** Extrait choisi **
-*-

Peugeot 306 S16. La première à passer la sixième
Née avec un moteur ACAV controversé, la 306 S16 a su ensuite faire l'unanimité avec l'arrivée de sa version 167 ch et d'une boîte six vitesses. De quoi en faire l'une des GTi Peugeot les plus prisées, même si elle n'avait déjà plus droit à ce label, aujourd'hui sur le point de disparaître à nouveau.
Après des débuts difficiles, la 306 S16 va vite se rattraper pour devenir l'une des GTI Peugeot les plus appréciées.
L'histoire se répète. Si, aujourd'hui, Peugeot s'apprête à abandonner le label GTI, certains se rappelleront peut-être que le Lion avait déjà fait ce choix dans les années 1990, du moins en France. Les trois lettres avaient acquis une réputation sulfureuse suite aux nombreux accidents rencontrés par des propriétaires de 205 et de 309 GTI, au point de faire office de repoussoir auprès des assureurs ! Tout en conservant ce nom sur de nombreux marchés, la marque avait donc préféré, dans l'Hexagone, opter pour de nouvelles appellations plus consensuelles.

-*-

** Informations affichées **
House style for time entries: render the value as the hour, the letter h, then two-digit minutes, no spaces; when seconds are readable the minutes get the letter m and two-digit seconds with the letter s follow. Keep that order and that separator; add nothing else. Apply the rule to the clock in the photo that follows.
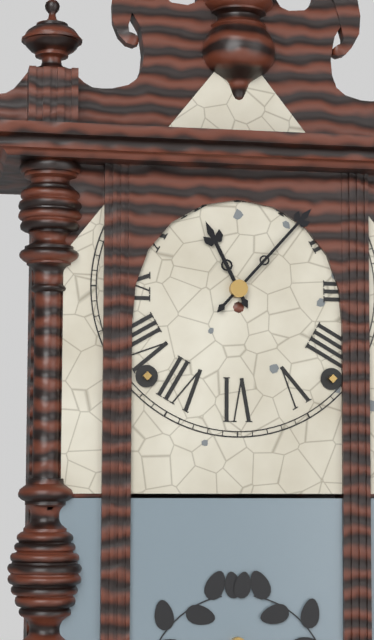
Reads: 11h07
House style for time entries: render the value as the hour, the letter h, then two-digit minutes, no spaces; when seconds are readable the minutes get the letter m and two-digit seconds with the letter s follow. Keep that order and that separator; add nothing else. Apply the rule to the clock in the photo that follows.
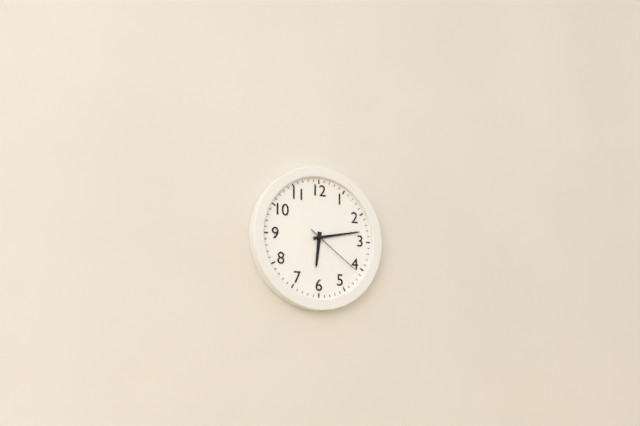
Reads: 6h13m21s
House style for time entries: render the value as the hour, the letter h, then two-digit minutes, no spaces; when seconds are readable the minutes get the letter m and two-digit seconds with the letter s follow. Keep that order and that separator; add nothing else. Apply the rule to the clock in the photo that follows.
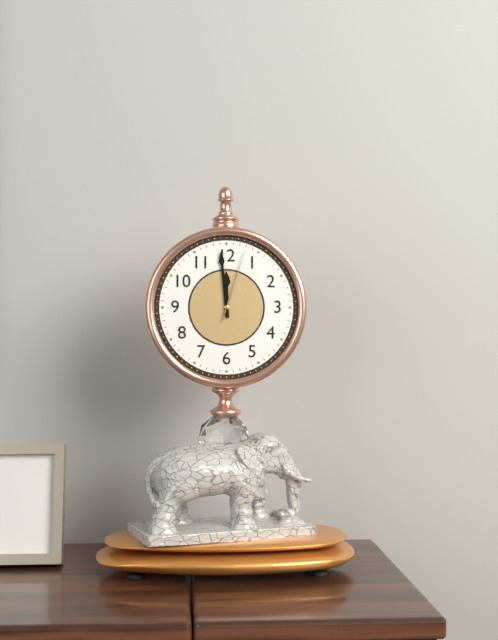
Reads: 11h59m03s
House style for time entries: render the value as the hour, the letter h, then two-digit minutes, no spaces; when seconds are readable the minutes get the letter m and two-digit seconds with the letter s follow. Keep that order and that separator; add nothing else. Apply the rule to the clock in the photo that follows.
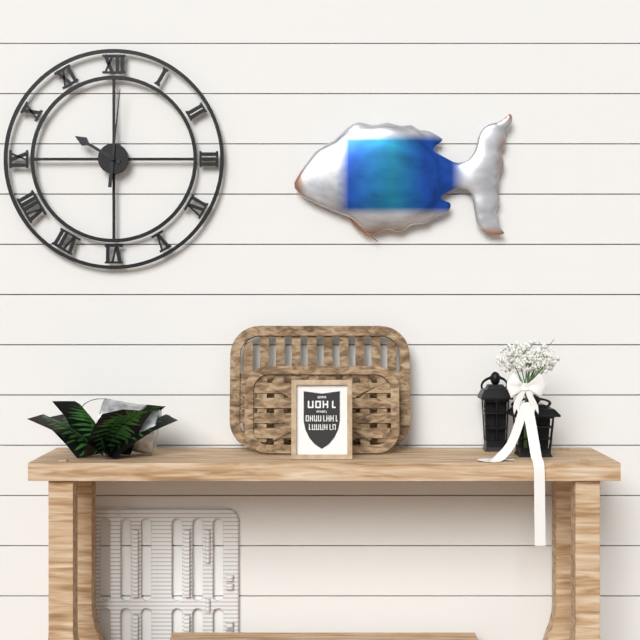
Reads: 10h01
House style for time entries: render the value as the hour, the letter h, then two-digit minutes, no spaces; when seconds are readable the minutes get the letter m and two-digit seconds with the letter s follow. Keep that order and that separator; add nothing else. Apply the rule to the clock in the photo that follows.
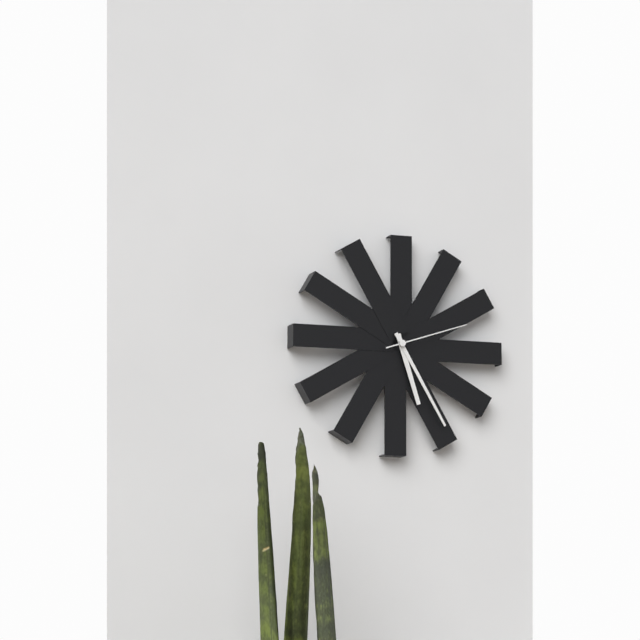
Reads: 5h25m12s
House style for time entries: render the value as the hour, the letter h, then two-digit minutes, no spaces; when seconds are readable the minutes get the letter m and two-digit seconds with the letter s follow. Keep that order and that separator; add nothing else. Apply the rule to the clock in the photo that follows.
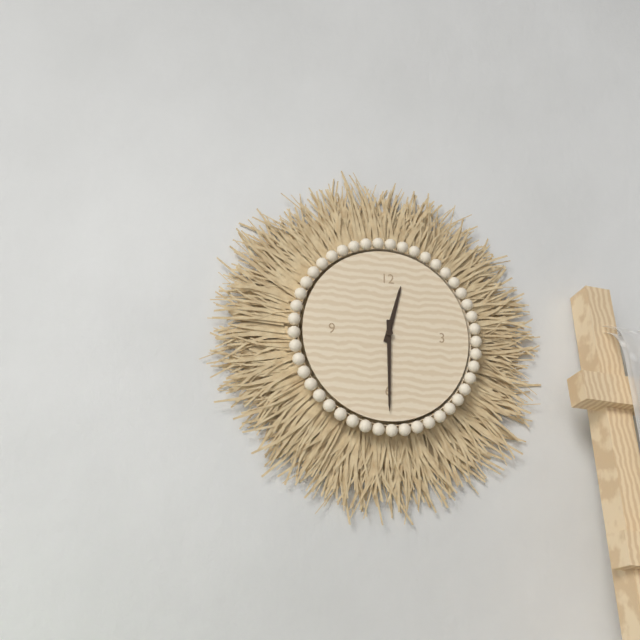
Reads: 12h30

-*-

Mettez à jour le passage sur la Peugeot 306 S16, de "Après des débuts" à "appellations plus consensuelles.", en remplaçant "assureurs" par "compagnies d'assurance".

** Réponse détaillée **
Après des débuts difficiles, la 306 S16 va vite se rattraper pour devenir l'une des GTI Peugeot les plus appréciées.
L'histoire se répète. Si, aujourd'hui, Peugeot s'apprête à abandonner le label GTI, certains se rappelleront peut-être que le Lion avait déjà fait ce choix dans les années 1990, du moins en France. Les trois lettres avaient acquis une réputation sulfureuse suite aux nombreux accidents rencontrés par des propriétaires de 205 et de 309 GTI, au point de faire office de repoussoir auprès des compagnies d'assurance ! Tout en conservant ce nom sur de nombreux marchés, la marque avait donc préféré, dans l'Hexagone, opter pour de nouvelles appellations plus consensuelles.